- Aufgaben
**a.** Beantworte kurz diese Fragen zum Text über Hyperschallwaffen:
(i) Welche zwei Staaten werden beim Ausbau der Fähigkeiten genannt?
(ii) Wer kann bisher als Einziger ein nukleares Schutzschild über Europa aufbauen?
(iii) Welche Funktion hat Brigadegeneral Holger Neumann?
**b.** Schreib alles aus dem Text über Hyperschallwaffen von „Drei Fragen an“ bis hinunter zu „an die Luftverteidigung?“ noch einmal ab und tausche dabei „Luftverteidigung“ gegen „Flugabwehr“ aus.
**c.** Führe den Text über Hyperschallwaffen an der Stelle weiter, an der er aufhört.

Bedrohung ist Fähigkeit und Absicht
Fakt ist, Hyperschallwaffen stellen eine Bedrohung dar. Das schrecke auch Politiker weltweit auf. Es sei nur noch eine Frage der Zeit, bis die Fähigkeiten entsprechend ausgebaut sind. Jetzt gehe es darum, mit welchen Absichten Russland wie auch China diese Fähigkeiten ausbauen. „Unabhängig von den Absichten gelte es, die Luftverteidigungsarchitektur an die neue Bedrohung anzupassen. Und das sei eine große Herausforderung“. Hier war man sich rasch einig, dass dies überhaupt nur im Bündnis gehe. Die politische Implikation dieser Fähigkeit liegt auf der Hand: Hyperschallwaffen sind ein zusätzliches Instrument der Eskalation und damit auch ein sehr effektives Druckmittel. Insofern sei es auch ein „game changer“ – „das war einfach ein erheblicher technologischer Sprung“. Es bleibe nun die Frage, wie man politisch damit umgehen möchte. Mit Blick auf Rüstungskontrolle und Proliferationsprävention bliebe immer die Frage, ob die entsprechenden Staaten sich überhaupt noch darauf einlassen und welche Verifikationsmöglichkeiten man dann habe. Zudem gaben einige zu bedenken, dass die hypersonischen Fähigkeiten auch nur einen Aspekt in einem Strauß von Bedrohungen darstellen, den man nicht isoliert betrachten sollte. Eine andere Möglichkeit sei, die territoriale Flugabwehr den neuen Herausforderungen anzupassen. Das betreffe insbesondere das transatlantische Bündnis. Eine weitere Möglichkeit sei die konsequente Fortsetzung der Abschreckungspolitik. Bisher könne nur die NATO ein nukleares Schutzschild über Europa aufbauen – das wird sich mit dem Schutz vor Hyperschallwaffen nicht anders verhalten. Lösungen werden sich nur im Verbund und gemeinsam finden lassen, darin waren sich alle einig. Sorge gab es bezüglich der möglichen Folgen dieser neuen Bedrohung. Die Gefahr, dass es zu einem neuen Wettrüsten käme sei virulent.
Drei Fragen an
…den Direktor Ausbildung der Führungsakademie der Bundeswehr, Brigadegeneral Holger Neumann:
1. Was ist die größte Herausforderung der neuen Hyperschallwaffentechnologie an die Luftverteidigung?

- Vorliegende Zeilen

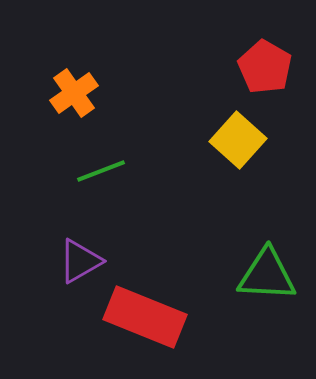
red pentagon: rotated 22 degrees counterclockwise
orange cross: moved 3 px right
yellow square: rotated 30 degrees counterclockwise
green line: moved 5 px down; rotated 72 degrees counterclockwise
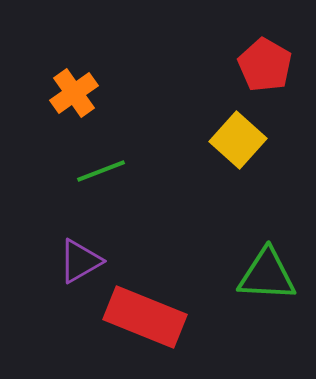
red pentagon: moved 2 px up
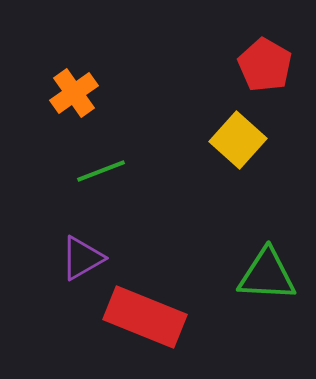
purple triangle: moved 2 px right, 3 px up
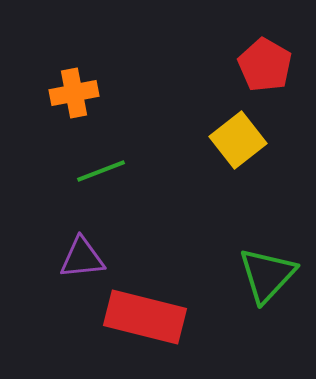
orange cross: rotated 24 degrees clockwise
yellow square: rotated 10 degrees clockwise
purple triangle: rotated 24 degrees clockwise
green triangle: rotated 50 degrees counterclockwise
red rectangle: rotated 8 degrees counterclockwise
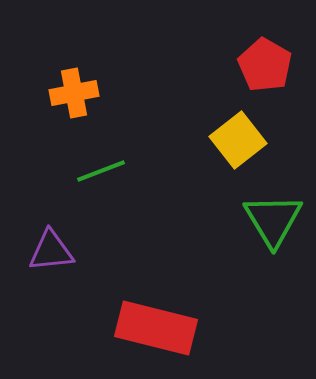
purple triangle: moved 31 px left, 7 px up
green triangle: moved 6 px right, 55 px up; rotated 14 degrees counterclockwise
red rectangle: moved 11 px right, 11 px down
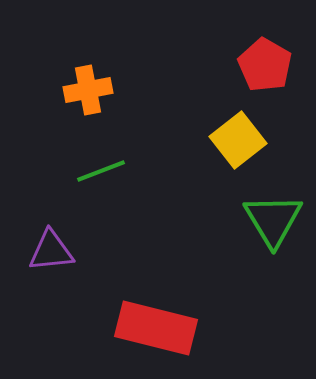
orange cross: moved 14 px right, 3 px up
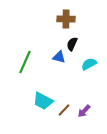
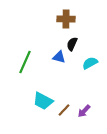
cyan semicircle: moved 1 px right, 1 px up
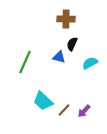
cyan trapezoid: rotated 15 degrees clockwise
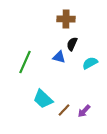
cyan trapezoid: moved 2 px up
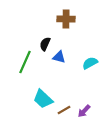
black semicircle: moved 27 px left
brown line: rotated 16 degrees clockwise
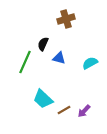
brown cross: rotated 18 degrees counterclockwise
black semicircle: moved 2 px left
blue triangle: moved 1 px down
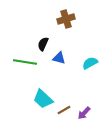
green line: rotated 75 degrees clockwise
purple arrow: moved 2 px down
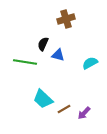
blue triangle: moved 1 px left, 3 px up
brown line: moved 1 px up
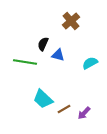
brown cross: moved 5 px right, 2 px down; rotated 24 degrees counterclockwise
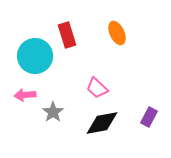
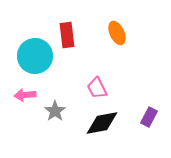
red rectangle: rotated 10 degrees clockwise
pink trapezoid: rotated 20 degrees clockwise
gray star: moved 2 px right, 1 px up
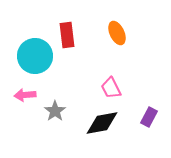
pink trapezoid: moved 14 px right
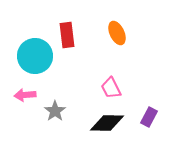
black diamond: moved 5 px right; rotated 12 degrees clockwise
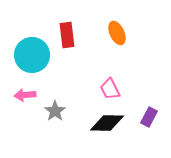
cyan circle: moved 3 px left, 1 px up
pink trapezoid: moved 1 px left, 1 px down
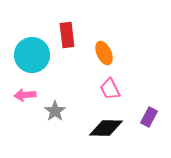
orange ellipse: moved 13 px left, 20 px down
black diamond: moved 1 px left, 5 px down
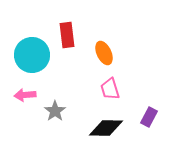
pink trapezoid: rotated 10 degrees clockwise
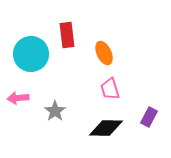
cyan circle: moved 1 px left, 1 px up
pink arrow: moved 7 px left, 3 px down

- Lösungen im Einzelnen
**a.**
(i) Russland und China
(ii) Die NATO
(iii) Er ist Direktor Ausbildung der Führungsakademie der Bundeswehr.

**b.**
Drei Fragen an
…den Direktor Ausbildung der Führungsakademie der Bundeswehr, Brigadegeneral Holger Neumann:
1. Was ist die größte Herausforderung der neuen Hyperschallwaffentechnologie an die Flugabwehr?

**c.**
Die größte Herausforderung besteht in der Kombination aus der Geschwindigkeit von Hyperschallflugkörpern in der Größenordnung von mehr als Mach 10, also über 10-mal schneller als der Schall, sowie einer relativ flachen und beispielsweise im Fall von Hyperschallgleitern nicht berechenbaren Flugbahn. Dies reduziert sowohl die Reaktionszeit als auch insgesamt die Möglichkeit zur Abwehr von Hyperschallwaffen signifikant und fordert derzeitige Luftverteidigungssysteme deutlich an bzw. über ihren Leistungsgrenzen.
2. Russen, Chinesen und US-Amerikaner forschen bereits erfolgreich an Hyperschallwaffensystemen. Handelt es sich bei der Technologie um einen „game changer“ und wenn ja, warum?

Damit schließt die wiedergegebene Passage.